Legislation would have made it easier, more affordable for building owners to install solar panels, increase energy efficiency of their property
In a move that disappointed advocates, Gov. Chris Christie is recommending a program to help finance clean-energy projects and resiliency improvements be scaled back dramatically before it becomes law.
The legislation, similar to programs now in place in 31 states and the District of Columbia, would allow property owners to obtain private finance through special assessments on their property without any upfront costs to pay for the projects.
Backers of the bill touted it as a way for building owners and homeowners to make their structures more energy efficient and use cleaner sources of energy like solar panels a goal that would reduce emissions contributing to climate change and reduce utility bills.
Christie, however, conditionally vetoed the bill (A-2579) on Monday, saying he had concerns about what role the program, dubbed Property Assessment Clean Energy (PACE) should have in residential construction. In his veto, he recommended PACE loans be limited to commercial and industrial building and residential properties with five or more units.
The governor’s reservations largely echoed concerns expressed by the Federal Housing Finance Agency, which has threatened legal action in cases in which liens may be placed on properties in which it has an interest.
“Rather than diving headfirst into these murky waters, New Jersey should take a more cautious approach,’’ Christie said in his veto message. He also suggested a limited pilot program involving only 10 municipalities.
Clean energy lobbyists were disappointed in the scaling back of the program to only 10 municipalities.
”That’s the killer,’’ said Lyle Rawlings, president and CEO of Advanced Solar Products, a solar firm based in Flemington. Rawlings said there was a lot of anticipation over the proposed expansion of the PACE program. “It’s a great way to save money and do it with more efficient use of capital,’’ he said.

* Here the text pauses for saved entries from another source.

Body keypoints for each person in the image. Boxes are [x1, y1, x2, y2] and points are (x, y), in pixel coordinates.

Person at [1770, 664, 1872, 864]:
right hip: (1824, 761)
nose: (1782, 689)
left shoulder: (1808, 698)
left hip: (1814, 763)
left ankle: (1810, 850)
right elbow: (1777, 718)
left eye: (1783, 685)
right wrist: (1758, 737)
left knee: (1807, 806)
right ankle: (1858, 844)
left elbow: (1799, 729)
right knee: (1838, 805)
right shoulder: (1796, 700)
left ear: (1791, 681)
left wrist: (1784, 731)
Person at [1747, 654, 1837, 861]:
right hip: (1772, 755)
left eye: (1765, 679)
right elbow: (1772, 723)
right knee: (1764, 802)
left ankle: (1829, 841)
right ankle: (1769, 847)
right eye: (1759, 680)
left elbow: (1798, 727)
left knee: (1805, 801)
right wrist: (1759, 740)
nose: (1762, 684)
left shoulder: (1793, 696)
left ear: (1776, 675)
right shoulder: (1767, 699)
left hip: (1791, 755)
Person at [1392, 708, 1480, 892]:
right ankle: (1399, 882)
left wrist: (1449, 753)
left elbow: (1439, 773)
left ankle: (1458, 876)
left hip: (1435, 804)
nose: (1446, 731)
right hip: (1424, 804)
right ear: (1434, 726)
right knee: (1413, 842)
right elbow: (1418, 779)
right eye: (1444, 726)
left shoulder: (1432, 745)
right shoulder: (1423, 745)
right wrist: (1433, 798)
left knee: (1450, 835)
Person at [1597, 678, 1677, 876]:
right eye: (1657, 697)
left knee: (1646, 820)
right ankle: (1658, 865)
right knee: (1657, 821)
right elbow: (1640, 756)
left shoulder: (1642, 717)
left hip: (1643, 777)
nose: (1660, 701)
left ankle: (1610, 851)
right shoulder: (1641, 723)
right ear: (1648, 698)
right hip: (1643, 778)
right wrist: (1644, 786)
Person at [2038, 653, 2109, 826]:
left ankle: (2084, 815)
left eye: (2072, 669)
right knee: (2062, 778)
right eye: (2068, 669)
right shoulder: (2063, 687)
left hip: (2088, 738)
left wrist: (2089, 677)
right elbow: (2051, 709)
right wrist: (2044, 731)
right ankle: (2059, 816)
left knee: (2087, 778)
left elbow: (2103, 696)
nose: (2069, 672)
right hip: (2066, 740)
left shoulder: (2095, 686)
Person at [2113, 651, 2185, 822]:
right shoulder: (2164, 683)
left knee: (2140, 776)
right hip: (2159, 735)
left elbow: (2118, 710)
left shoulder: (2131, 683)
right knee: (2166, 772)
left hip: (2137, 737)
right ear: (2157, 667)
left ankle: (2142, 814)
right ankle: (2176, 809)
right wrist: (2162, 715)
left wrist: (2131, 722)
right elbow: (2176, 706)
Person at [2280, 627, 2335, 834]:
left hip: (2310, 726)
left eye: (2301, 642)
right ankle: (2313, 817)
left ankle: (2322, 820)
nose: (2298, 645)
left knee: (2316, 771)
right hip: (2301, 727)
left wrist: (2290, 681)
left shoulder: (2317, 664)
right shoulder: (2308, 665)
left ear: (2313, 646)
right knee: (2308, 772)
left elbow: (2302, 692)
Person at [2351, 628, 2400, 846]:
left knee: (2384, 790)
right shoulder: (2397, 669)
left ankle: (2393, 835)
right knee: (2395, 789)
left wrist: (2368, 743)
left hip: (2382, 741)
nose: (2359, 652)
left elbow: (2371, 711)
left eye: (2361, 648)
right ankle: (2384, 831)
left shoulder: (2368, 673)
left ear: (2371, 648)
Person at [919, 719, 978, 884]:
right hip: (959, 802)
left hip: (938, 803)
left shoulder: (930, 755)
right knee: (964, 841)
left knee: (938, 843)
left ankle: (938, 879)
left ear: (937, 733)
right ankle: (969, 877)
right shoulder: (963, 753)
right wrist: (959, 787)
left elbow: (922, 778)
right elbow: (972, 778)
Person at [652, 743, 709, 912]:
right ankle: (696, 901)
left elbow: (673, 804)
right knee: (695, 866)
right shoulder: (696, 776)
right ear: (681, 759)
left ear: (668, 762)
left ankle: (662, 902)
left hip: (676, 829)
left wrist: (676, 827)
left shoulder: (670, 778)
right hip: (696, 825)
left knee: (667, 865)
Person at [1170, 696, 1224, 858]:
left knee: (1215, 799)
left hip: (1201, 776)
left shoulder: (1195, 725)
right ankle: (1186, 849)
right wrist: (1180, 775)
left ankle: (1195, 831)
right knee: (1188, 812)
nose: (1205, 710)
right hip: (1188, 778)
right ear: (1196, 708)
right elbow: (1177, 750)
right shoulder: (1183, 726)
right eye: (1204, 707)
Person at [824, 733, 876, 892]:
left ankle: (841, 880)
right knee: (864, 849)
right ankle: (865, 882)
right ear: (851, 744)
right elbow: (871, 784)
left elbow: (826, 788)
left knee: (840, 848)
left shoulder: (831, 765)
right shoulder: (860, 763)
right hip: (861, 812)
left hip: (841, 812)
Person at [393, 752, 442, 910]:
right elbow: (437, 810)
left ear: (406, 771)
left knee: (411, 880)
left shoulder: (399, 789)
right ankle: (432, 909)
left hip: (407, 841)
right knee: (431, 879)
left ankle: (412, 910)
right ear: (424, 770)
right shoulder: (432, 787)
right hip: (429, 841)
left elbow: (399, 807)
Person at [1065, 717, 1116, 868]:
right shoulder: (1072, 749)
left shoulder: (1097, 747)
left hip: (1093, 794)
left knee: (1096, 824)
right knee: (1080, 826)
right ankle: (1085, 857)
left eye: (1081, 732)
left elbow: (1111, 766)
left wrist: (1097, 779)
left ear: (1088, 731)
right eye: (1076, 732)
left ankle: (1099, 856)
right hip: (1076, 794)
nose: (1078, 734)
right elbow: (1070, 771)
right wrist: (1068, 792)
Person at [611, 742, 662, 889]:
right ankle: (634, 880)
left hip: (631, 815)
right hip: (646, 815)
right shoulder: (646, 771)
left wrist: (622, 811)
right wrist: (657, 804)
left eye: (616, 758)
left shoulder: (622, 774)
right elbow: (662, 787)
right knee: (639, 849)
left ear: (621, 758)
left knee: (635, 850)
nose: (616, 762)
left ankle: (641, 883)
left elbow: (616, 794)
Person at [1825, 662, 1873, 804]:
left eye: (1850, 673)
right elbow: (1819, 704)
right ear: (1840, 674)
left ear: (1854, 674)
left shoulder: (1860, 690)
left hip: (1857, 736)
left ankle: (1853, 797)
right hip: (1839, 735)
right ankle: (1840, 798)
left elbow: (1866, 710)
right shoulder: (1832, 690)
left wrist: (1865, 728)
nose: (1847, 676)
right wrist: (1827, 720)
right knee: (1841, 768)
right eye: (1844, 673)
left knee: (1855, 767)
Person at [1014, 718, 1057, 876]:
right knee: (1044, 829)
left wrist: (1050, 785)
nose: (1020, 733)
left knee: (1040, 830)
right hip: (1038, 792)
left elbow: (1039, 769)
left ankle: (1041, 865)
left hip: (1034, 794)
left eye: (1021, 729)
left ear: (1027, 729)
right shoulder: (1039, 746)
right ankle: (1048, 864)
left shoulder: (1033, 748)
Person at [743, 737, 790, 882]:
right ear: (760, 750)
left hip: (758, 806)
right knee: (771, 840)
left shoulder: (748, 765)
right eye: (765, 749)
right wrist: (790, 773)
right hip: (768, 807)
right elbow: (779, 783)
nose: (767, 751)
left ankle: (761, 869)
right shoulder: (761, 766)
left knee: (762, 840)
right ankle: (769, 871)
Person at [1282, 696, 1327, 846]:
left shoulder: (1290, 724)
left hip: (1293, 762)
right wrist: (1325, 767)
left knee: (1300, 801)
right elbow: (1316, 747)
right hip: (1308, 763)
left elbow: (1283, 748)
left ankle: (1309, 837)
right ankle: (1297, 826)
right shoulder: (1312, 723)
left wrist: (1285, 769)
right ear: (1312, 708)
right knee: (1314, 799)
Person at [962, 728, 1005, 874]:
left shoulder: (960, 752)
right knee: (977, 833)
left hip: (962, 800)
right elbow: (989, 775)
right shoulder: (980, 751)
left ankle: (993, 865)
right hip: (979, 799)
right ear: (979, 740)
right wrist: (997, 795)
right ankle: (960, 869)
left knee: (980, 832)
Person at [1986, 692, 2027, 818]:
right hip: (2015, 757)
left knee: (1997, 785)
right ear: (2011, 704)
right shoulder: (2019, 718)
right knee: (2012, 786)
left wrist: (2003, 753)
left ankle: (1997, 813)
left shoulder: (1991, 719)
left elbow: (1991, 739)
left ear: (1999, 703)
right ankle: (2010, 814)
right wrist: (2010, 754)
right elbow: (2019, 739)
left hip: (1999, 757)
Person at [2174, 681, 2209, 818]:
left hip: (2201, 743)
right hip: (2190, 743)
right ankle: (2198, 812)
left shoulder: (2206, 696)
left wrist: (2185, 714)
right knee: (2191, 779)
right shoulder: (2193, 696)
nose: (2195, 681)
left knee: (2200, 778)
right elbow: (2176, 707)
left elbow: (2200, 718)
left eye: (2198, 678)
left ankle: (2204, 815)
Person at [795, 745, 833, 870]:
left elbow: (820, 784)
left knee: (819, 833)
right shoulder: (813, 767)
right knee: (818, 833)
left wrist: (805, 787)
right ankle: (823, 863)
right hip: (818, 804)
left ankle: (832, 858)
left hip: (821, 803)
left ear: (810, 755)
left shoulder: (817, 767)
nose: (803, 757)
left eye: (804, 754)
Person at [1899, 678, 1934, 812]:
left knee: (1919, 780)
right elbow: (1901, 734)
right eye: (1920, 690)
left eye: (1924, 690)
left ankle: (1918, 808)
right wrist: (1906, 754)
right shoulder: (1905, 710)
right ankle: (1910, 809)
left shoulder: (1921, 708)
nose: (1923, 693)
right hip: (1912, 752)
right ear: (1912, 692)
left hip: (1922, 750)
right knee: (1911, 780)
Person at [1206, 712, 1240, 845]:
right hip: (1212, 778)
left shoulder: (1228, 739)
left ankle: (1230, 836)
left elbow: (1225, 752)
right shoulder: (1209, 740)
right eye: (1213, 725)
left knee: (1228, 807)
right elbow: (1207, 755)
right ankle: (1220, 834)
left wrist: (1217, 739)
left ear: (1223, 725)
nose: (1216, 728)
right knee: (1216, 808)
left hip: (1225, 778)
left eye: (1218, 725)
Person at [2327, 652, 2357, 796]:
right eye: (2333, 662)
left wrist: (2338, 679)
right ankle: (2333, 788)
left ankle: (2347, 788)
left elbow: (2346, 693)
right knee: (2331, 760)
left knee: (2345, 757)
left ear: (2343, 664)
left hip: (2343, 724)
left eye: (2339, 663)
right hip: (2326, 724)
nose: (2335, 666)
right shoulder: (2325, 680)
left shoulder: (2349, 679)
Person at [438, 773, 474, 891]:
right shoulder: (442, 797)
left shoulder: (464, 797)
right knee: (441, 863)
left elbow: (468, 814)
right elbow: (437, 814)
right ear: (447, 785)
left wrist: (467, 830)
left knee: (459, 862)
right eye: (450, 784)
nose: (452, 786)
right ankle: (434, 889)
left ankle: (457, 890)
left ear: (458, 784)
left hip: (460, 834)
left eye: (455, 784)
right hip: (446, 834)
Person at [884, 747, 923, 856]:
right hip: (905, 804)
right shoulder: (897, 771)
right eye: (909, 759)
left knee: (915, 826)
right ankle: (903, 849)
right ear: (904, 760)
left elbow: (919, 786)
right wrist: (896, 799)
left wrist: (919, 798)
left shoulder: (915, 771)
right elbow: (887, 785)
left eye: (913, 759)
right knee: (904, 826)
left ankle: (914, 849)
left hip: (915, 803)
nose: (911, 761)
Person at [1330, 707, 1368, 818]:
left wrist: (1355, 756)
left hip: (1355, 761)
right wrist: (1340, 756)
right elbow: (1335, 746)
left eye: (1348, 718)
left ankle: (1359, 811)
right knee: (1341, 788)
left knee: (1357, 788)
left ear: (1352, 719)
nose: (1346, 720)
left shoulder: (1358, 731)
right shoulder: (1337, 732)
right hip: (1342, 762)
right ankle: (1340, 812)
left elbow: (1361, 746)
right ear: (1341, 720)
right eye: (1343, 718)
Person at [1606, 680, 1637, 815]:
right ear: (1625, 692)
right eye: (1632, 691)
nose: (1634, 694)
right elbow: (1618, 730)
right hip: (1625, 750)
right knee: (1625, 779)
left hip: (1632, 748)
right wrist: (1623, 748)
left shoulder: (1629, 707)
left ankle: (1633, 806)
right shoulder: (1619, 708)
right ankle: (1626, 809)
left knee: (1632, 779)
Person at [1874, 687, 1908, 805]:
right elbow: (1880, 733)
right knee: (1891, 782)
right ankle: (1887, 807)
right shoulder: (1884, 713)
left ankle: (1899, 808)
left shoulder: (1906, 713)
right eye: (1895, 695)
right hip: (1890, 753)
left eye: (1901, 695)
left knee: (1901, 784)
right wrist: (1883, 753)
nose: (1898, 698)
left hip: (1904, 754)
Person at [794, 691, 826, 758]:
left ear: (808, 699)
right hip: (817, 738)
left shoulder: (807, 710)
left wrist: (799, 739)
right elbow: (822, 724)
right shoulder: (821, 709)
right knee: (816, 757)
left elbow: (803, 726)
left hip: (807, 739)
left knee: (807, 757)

Rawlings also disputed the concerns raised by Christie relating to the residential sector in his veto message. “Other states are pursuing it with no problems,’’ he said. “They are successful and are growing.’’
Under the program, participating municipalities would arrange full financing for the project through private lenders who would be repaid over terms of up to 30 years by a special assessment on the improved building.
Jonathan Cloud, executive director of NJ PACE, a nonprofit that had pushed the legislation, declined extensive comment on the governor’s action, saying the group wanted to talk to the bill’s sponsors.
“At this point, we have no sense what the Legislature wants to do or can do,’’ Cloud said. Its options include accepting the governor’s recommendations or trying to override his conditional veto.
The bill passed by enough votes in both houses to override the governor, but the measure may not be significant enough for lawmakers to spend the political capital to choose that option, according to some of its advocates.